Une question d’élastine
L’auteur principal et bio-ingénieur, le Dr Ziyu Wang du Centre Charles Perkins de l’Université de Sydney, a été le pionnier de la technologie, développée dans le cadre de sa thèse de doctorat. Il s’est appuyé sur les travaux antérieurs de la Dr Suzanne Mithieux, également au Centre Charles Perkins.
Les parois des vaisseaux sanguins naturels comprennent une série d’anneaux concentriques d’élastine — une protéine qui donne aux vaisseaux l’élasticité et la capacité de s’étirer — (comme des poupées gigognes), alternant avec des couches de cellules musculaires lisses. Cela rend les anneaux élastiques, ce qui permet aux vaisseaux sanguins d’être solides mais flexibles afin de se dilater et de se contracter avec le flux sanguin.
Concrètement, les chercheurs ont utilisé seulement deux biomatériaux, sans problème de rejet par l’organisme, pour fabriquer leurs vaisseaux synthétiques. Le premier est la tropoélastine, constituant « le bloc de construction » naturel de l’élastine. Elle est emballée dans le second, une gaine élastique, fournissant un modèle pour la croissance, puis « qui se dissipe progressivement et favorise la formation d’imitations naturelles hautement organisées des vaisseaux sanguins fonctionnels », comme l’explique le Dr Wang dans un communiqué.

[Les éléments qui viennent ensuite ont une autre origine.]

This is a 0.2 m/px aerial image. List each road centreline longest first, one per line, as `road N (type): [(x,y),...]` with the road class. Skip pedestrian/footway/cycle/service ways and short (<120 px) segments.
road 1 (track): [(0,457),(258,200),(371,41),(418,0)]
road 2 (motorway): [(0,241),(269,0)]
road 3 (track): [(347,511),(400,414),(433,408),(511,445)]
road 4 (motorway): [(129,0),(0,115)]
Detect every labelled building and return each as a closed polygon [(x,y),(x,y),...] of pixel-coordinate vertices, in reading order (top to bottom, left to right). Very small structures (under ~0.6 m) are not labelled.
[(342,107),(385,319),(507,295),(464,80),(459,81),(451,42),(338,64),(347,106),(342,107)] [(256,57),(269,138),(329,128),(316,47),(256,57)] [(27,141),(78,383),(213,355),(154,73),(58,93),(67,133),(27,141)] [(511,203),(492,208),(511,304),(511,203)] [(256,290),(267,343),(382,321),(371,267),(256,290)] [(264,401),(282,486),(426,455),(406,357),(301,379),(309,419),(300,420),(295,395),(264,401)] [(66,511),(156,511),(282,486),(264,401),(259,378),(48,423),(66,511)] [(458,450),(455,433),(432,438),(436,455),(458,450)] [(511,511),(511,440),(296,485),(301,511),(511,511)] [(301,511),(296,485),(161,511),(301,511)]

Les tests précliniques ont révélé qu’après la transplantation de la structure dans l’aorte abdominale de la souris — l’artère principale transportant le sang du cœur aux vaisseaux sanguins —, le corps acceptait le matériau, avec de nouvelles cellules et de nouveaux tissus se développant aux bons endroits, le transformant essentiellement en un « vaisseau sanguin vivant ».
Plus précisément, en 8 semaines, des profils cellulaires naturels distincts et des structures environnantes avaient colonisé la structure. Après 8 mois, les fibres matures s’étaient installées et l’artère avait une épaisseur et des performances comparables à celles d’une aorte naturelle et saine.
C’est la première fois que les scientifiques voient les vaisseaux se développer avec un degré aussi élevé de similitude, avec la structure complexe des vaisseaux sanguins naturels. Le professeur Weiss déclare : « La nature convertit ce tube manufacturé au fil du temps en un tube qui ressemble, se comporte et fonctionne comme un véritable vaisseau sanguin ».
Contrairement aux procédés de fabrication actuels des matériaux synthétiques utilisés en chirurgie, qui peuvent être longs, complexes et coûteux, ce nouveau procédé de fabrication est rapide et bien défini. Sans compter que le vaisseau fabriqué peut également être stocké en toute sécurité dans un sac en plastique stérile jusqu’à la transplantation.
Avenir de la chirurgie pédiatrique
Le co-auteur, le Dr Christopher Breuer du Center for Regenerative Medicine du Nationwide Children’s Hospital et du Wexner Medical Center de Columbus, aux États-Unis, s’est dit enthousiasmé par le potentiel de la recherche pour les enfants.
Il souligne : « Actuellement, lorsque les enfants souffrent d’un vaisseau anormal, les chirurgiens n’ont d’autre choix que d’utiliser des vaisseaux synthétiques qui fonctionnent bien pendant une courte période, mais inévitablement, les enfants ont besoin de chirurgies supplémentaires à mesure qu’ils grandissent ».
En effet, les prothèses actuelles ne s’intègrent que très difficilement au fonctionnement du corps, elles sont bien trop rigides et surtout n’évoluent pas. Dans le cas de cette nouvelle technologie, l’intégration du vaisseau sanguin artificiel dans le système naturel signifie qu’il peut grandir et s’adapter avec le corps. Par conséquent, pour les enfants, cela signifie leur éviter maintes opérations pour remplacer des vaisseaux devenus dysfonctionnels et inappropriés dans leur corps.
Malgré de nombreuses questions auxquelles les scientifiques doivent encore apporter des réponses avant une utilisation clinique, les auteurs sont optimistes quant au potentiel de leurs vaisseaux sanguins artificiels pour l’avenir de la chirurgie.